[Task to carry out]: Give the records again exactly. Pictures do not belong in the copy.

[Collected data]
Start of Block
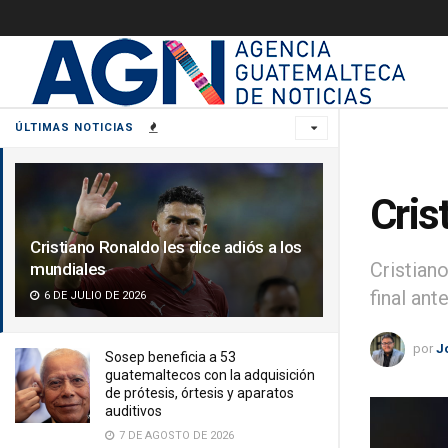
ÚLTIMAS NOTICIAS
Cris
Cristiano Ronaldo les dice adiós a los
Cristian
mundiales
final ant
6 DE JULIO DE 2026
por
J
Sosep beneficia a 53
guatemaltecos con la adquisición
de prótesis, órtesis y aparatos
auditivos
7 DE AGOSTO DE 2026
End of Block
[Response]:
ÚLTIMAS NOTICIAS
Cris
Cristiano Ronaldo les dice adiós a los
Cristian
mundiales
final ant
6 DE JULIO DE 2026
por
J
Sosep beneficia a 53
guatemaltecos con la adquisición
de prótesis, órtesis y aparatos
auditivos
7 DE AGOSTO DE 2026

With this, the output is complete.